Babu then reviews the spy camera footage and spots a shocking detail: Abhi was present at the crime scene. Babu confronts and beats up Abhi, who confesses to being the ultimate mastermind behind the drug operation, acting as the chemist while Ravi handled distribution. Abhi explains that after Myra killed Banerjee, he scrambled to fix the situation by knocking out Myra and murdering Ravi to eliminate loose ends. When Babu unexpectedly texted him for help from apartment 401, Abhi seized the opportunity to frame his own roommate by dragging the drugged Babu into flat 501 and leaving him in the middle of the staged crime scene.

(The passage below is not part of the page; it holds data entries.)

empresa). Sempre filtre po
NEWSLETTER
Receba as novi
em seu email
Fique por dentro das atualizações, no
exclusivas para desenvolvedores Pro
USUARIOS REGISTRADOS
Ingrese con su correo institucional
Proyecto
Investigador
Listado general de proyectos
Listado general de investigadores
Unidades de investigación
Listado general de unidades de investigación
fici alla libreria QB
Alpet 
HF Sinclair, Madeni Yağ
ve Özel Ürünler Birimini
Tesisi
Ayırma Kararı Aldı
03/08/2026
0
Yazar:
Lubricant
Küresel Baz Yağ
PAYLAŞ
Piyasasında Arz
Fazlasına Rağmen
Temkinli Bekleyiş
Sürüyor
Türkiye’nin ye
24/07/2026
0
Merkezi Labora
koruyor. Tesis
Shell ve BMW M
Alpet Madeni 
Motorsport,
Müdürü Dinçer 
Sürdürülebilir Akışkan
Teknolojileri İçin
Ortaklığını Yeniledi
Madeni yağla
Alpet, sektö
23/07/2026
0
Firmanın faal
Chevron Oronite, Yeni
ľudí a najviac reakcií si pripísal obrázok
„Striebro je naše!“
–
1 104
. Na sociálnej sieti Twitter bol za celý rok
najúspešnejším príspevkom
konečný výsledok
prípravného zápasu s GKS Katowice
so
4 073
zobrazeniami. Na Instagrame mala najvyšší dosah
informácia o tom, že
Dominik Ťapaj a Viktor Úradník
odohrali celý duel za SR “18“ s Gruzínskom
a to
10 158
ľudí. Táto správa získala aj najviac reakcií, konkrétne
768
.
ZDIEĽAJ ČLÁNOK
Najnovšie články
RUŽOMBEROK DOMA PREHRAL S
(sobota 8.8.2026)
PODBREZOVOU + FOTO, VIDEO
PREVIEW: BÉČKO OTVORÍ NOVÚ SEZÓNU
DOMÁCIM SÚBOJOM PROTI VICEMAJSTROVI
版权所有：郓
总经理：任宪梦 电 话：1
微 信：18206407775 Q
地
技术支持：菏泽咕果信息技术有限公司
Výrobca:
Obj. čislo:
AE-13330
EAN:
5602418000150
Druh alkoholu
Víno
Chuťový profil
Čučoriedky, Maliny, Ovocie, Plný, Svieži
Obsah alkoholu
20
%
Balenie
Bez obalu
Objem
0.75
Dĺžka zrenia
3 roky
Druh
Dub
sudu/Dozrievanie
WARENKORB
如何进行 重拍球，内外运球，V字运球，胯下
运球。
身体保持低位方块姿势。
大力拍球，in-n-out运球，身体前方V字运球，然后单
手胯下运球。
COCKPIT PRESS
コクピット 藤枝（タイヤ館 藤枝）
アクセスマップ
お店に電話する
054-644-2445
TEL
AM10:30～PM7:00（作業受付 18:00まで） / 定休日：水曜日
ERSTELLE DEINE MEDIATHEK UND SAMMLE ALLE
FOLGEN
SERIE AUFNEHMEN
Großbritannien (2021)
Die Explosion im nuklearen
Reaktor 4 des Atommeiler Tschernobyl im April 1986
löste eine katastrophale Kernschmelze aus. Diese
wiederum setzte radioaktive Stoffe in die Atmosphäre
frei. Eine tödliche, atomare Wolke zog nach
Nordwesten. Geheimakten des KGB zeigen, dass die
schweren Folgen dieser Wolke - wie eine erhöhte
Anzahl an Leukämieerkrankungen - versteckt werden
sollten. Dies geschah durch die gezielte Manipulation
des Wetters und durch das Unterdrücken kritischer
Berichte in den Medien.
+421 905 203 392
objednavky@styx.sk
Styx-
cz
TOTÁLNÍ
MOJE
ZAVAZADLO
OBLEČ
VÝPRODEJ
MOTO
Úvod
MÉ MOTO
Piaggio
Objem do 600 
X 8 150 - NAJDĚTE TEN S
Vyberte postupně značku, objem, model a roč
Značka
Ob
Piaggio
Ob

Enraged by the ultimate betrayal, Babu destroys the laboratory, triggering a massive chemical explosion that releases the drugs into the air, getting everyone instantly high. Weeks later, Babu and Yesu awaken in a police interrogation room. The investigating detective informs them that the chemical blast has left both Abhi and Myra permanently mentally unstable. In a corrupt twist, the detective strikes a deal and allows Babu and Yesu to walk away scot-free in exchange for keeping the ₹50 lakh. However, the victory is short-lived. In a mid-credits twist, the Prime Minister of India suddenly appears on television to announce the immediate demonetization of all current ₹500 and ₹1000 currency notes, rendering the detective's extorted millions completely worthless.

== Cast ==

- Sri Simha as Babu Mohan "Babu"
- Satya as Yesu Dasu "Yesu"
- Naresh Agastya as Abhi
- Athulya Chandra as Myra
- Brahmaji as S. Banerjee
- Vennela Kishore as Ravi Teja
- Ajay as Tejaswi Thota
- Jeeva as a detective
- Vidyullekha Raman as Bujji
- Gundu Sudharshan as a security guard
- Pavala Syamala as an old woman
- Ajay Ghosh as a house owner

== Themes and influences ==
The film was inspired by several true incidents including a door delivery man who would take extra rupee notes from customers and hides it underneath his shirt and a 2017 incident in which a man was dubbed "The Ganja Grower of Golconda", both of which are shown in the film's end credits. The serial Ori Na Koduka that appears in the film, which is about a husband who is still alive and cares for his wife despite getting shot in the head, is based on an episode from the 2014 Tamil serial Chandralekha broadcast on Sun TV in which the roles were reversed. The absurdity of the happenings in the serial was meant as a jab at the over-the-top nature of Indian serials. The name of the character Yesu Dasu (played by Satya) was inspired by the name of the veteran Indian playback singer.

== Soundtrack ==
The songs were composed by Kaala Bhairava. Lyrics were written by M. M. Keeravani and Rakendu Mouli.
- "Mathu Vadalara (Title Track)" - Kaala Bhairava
- "Saalaa Rey Saalaa" - Pruthvi Chandra

== Release ==
The film was released on 25 December 2019. Additional screens and shows were added in Hyderabad a few days later.

== Reception ==
The Times of India gave the film a rating of three out of five stars and stated that the film is a "A perfect thriller which makes audience glued to their seats and also spills some laughs". The Hindu wrote that "Mathu Vadalara isn't a very crafty thriller, which it could have been with some more effort. But it's definitely a step in that direction by a new team that's brimming with ideas". Hemant Kumar of Firstpost rated the film 3.25/5 and wrote, "Mathu Vadalara is a worthy addition to the new age Telugu cinema, and it wins you over with its clever use of humour and suspense to build a gripping narrative."

== Accolades ==

| Award | Date of ceremony | Category | Recipient(s) and nominee(s) | Result | Ref. |
| Critics Choice Film Awards | 28 March 2020 | Best Writing | Ritesh Rana, R. Teja | Nominated |  |
| South Indian International Movie Awards | 18 September 2021 | Best Comedian – Telugu | Satya | Nominated |  |
| Best Male Debut – Telugu | Sri Simha | Won |
| Best Debut Director – Telugu | Ritesh Rana | Nominated |

== Sequel ==

In August 2024, the sequel was announced with Faria Abdullah, Rohini, and Sunil being the new additions to the franchise, while Sri Simha Koduri, Satya, and Vennela Kishore would be reprising their roles.